Opinion: Fed workforce reforms should focus on pay system
- By FederalSoup Staff
- Mar 30, 2021
After perhaps the White House most committed to tearing up the federal employment rule book—that is, existing workplace merit principles, laws and regulations—the new Biden administration has halted that push, and aims to reverse such recent changes.
Most unions and employee groups, like the new administration, regard many of the last administration’s workplace “reforms” as harmful to morale, recruiting and retention.
Yet a debate remains, as some experts argue federal agencies still face civil service H.R. problems that require profound reform. In a new opinion piece on GovExec.com, a former Trump administration official—Peter Warren, former senior advisor at OPM—presents such a picture, arguing that certain private sector-inspired lessons initiated in recent years at agencies should continue to be developed, even if others might be abandoned by the new administration.

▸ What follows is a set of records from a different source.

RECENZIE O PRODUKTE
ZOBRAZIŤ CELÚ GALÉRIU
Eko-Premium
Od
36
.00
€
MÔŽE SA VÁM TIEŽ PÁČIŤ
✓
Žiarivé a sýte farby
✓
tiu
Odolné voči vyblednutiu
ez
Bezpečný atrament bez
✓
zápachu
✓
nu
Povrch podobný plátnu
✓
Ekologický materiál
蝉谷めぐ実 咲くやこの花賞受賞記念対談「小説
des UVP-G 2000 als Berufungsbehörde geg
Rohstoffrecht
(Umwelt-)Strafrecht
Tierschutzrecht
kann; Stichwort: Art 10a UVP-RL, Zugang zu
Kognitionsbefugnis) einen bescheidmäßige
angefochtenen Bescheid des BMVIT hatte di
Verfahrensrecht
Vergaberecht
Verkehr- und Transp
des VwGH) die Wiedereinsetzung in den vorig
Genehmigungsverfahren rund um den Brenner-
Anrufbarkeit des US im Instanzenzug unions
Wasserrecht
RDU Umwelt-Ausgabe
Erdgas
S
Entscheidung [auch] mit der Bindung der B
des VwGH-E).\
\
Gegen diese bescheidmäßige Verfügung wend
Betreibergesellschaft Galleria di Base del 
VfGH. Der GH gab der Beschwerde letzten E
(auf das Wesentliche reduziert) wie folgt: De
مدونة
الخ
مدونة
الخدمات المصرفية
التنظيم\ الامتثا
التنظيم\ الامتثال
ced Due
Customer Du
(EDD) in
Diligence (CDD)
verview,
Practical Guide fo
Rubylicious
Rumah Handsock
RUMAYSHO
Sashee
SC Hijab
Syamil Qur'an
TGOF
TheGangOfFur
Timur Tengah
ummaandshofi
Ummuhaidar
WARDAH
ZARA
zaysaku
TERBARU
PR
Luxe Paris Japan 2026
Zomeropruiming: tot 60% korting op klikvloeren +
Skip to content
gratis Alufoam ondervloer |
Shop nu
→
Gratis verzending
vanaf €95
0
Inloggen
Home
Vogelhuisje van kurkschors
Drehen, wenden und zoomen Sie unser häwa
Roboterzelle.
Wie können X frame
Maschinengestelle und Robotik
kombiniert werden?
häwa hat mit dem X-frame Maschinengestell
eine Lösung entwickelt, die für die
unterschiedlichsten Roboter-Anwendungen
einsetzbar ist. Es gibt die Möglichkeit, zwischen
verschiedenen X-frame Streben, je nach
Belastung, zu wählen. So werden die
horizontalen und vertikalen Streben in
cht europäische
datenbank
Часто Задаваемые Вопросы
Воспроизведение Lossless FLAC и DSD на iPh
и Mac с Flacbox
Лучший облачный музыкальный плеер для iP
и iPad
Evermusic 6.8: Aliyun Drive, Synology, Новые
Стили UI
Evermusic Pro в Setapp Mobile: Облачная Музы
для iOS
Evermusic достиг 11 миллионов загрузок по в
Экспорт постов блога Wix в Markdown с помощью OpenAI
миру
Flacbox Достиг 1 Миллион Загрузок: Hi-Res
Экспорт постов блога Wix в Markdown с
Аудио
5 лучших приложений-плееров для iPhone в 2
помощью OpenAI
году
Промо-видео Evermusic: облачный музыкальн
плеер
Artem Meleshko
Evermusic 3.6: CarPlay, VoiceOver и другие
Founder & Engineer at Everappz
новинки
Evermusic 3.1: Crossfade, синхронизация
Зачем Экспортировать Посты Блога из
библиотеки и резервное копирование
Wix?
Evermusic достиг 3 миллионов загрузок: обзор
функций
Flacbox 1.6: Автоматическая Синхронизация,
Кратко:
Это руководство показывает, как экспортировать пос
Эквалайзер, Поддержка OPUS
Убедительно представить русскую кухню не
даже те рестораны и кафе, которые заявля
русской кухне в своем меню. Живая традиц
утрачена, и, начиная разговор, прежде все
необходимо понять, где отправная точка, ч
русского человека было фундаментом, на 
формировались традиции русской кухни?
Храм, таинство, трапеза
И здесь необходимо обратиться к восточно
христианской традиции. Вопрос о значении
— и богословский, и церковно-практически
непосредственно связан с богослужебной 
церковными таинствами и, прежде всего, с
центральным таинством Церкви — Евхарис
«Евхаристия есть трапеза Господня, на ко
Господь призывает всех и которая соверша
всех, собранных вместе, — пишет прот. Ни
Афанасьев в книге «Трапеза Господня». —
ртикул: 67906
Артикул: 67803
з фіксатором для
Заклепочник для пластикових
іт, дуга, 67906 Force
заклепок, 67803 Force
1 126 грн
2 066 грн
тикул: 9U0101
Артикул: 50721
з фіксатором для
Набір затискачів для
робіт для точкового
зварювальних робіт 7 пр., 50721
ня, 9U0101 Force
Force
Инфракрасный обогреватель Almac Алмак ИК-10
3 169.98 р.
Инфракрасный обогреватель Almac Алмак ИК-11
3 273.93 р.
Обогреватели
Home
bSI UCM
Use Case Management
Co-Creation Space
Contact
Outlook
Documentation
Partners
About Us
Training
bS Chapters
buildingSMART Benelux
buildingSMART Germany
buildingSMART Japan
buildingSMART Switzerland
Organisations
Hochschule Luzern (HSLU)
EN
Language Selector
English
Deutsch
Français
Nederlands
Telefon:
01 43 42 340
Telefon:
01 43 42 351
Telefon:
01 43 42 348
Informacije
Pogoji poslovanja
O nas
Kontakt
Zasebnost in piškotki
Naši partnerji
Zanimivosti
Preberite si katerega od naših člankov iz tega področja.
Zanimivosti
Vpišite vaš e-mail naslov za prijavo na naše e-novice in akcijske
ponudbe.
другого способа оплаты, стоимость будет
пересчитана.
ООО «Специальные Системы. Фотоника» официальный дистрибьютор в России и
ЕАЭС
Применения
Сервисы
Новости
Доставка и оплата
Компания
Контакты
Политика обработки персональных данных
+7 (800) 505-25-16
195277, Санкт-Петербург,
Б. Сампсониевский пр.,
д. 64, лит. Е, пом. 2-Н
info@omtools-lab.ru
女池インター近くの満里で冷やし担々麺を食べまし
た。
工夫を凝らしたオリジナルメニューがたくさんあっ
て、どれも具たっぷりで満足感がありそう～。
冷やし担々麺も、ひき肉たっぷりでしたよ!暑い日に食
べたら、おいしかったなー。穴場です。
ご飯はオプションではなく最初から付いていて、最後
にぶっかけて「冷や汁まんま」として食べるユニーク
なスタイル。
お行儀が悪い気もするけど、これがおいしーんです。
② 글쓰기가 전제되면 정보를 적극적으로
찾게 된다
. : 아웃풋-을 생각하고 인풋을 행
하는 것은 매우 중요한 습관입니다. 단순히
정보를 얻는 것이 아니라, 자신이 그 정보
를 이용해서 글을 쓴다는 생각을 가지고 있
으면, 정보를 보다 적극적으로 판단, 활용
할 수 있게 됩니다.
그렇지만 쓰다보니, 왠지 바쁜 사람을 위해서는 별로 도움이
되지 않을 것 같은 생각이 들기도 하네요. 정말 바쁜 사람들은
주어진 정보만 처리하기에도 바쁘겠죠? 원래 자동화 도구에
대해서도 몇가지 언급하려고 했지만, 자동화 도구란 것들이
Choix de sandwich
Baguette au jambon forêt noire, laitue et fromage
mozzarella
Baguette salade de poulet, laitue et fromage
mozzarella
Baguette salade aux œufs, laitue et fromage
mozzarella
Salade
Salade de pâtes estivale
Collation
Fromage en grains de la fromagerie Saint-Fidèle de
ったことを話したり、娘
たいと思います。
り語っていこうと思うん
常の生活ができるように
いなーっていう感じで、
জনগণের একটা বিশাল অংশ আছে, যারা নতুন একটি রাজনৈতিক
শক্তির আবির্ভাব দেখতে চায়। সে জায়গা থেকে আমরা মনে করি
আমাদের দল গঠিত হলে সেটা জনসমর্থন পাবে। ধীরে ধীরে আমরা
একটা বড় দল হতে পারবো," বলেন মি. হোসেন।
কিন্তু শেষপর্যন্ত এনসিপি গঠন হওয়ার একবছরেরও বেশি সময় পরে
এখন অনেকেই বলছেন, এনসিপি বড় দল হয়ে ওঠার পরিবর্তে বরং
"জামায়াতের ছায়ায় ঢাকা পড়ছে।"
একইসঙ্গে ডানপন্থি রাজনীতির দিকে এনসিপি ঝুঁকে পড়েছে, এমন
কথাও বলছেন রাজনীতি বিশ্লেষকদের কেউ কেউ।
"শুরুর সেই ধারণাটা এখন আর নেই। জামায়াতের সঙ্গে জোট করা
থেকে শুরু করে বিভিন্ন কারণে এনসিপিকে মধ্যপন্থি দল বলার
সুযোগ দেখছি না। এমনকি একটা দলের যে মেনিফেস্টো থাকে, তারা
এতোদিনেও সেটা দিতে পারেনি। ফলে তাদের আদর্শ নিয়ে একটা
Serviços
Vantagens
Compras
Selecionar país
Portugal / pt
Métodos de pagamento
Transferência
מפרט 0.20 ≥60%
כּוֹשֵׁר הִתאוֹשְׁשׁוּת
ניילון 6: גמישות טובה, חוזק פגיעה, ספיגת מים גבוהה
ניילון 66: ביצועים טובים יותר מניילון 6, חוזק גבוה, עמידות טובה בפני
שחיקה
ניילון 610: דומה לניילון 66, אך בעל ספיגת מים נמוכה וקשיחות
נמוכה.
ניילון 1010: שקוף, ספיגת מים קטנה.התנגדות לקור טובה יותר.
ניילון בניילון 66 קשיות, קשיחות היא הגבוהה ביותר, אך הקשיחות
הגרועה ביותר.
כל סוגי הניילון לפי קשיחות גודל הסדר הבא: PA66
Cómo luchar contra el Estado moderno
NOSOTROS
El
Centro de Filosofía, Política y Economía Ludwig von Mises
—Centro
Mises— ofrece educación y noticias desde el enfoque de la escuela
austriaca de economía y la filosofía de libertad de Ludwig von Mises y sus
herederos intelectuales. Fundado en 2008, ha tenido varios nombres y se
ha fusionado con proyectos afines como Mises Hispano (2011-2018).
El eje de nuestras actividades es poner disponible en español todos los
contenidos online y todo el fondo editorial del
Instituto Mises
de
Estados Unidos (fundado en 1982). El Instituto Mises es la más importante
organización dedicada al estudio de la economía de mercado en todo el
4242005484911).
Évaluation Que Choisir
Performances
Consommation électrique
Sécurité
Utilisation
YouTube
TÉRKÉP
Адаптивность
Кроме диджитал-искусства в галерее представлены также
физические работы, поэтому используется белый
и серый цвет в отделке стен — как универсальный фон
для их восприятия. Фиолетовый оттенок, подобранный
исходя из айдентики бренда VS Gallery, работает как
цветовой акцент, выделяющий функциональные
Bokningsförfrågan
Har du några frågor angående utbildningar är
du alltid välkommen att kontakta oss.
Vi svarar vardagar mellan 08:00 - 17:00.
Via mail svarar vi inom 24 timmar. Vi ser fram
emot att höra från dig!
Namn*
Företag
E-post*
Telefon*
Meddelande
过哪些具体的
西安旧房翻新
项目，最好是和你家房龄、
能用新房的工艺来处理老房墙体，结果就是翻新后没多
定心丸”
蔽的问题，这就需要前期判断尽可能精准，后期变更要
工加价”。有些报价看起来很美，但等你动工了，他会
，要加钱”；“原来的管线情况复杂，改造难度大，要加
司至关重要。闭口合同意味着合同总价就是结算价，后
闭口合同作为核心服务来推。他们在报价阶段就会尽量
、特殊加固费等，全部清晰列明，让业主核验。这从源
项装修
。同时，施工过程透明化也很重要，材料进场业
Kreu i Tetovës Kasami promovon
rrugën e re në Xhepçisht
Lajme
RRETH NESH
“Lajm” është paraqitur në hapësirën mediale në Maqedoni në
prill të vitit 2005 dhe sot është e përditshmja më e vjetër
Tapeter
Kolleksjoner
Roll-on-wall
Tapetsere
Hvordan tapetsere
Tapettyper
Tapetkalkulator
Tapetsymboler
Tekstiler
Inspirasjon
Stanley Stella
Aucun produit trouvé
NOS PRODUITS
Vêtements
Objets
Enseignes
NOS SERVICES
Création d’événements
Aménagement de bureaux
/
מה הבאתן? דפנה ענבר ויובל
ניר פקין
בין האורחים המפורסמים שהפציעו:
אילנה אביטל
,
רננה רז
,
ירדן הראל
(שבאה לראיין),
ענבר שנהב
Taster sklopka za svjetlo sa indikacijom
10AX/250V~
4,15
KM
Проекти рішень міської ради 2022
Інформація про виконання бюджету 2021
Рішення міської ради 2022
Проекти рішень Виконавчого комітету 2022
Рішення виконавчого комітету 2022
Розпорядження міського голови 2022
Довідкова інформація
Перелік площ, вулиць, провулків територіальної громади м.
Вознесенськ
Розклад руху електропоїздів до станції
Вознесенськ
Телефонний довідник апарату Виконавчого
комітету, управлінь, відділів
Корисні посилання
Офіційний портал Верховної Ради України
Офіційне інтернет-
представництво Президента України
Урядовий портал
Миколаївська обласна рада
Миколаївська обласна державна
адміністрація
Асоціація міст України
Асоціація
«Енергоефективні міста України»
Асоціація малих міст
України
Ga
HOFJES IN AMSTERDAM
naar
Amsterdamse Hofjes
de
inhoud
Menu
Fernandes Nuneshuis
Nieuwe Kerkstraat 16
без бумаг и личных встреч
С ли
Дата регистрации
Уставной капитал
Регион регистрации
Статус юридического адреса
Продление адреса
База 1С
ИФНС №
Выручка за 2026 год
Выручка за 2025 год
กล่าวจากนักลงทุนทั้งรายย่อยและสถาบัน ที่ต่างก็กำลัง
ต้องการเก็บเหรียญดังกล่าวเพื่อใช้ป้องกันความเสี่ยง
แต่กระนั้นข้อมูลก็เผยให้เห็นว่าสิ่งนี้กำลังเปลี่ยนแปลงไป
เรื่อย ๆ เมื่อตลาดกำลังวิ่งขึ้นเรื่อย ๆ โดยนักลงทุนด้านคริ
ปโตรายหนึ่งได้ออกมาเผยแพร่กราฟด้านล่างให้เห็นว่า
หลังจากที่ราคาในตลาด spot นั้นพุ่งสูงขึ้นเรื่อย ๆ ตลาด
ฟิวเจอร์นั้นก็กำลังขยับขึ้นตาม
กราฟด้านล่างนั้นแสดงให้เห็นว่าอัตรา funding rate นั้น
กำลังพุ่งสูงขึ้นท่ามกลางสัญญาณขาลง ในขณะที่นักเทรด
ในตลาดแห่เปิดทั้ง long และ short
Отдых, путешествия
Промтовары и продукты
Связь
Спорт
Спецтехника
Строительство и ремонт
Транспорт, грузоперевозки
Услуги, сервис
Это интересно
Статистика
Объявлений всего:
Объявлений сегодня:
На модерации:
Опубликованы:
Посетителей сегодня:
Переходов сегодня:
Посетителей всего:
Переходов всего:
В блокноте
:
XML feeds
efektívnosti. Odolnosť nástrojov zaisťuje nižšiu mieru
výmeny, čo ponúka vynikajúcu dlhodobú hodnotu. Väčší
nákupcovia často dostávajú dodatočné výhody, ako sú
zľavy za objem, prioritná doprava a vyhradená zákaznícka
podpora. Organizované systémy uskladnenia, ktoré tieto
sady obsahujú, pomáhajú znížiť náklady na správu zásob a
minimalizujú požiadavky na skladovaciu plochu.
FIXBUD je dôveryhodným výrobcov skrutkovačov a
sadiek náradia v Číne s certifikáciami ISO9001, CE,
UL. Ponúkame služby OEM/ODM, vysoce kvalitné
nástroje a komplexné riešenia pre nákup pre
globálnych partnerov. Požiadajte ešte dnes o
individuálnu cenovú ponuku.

Where to start? Warren says the new White House and Congress should begin by trying to re-work federal employee pay and other compensation.
Citing portions of recent work by James L. Perry, an Indiana University professor emeritus of public administration (one critical of many Trump administration policies), Warren says focusing first on revamping the pay system in places to resemble private-sector trends could improve, the hiring, firing and operational aspects of the federal workplace.
Specifically, Warren states that a better federal workforce would require better use of existing employee data, data which if more intelligently deployed could offer many clues on how to improve recruitment and retention, as well as morale. Warren argues too that making compensation less constricted as it is under current standardized government pay bands, and instead placed under more flexible, “market-sensitive” systems paralleling private-sector occupations and their differing criteria and wider ranges of compensation.
Any comparison of both experts’ plans should note that unlike Indiana University’s Perry—indeed parting with a cornerstone of his prescription—Warren argues his pay reforms would not permit feds to bargain collectively over compensation, which he sees as destructive to the federal workforce.
Perry, to the contrary, sees bargaining over pay as helpful in raising the relevance of federal employee unions and leading to better outcomes for all stakeholders.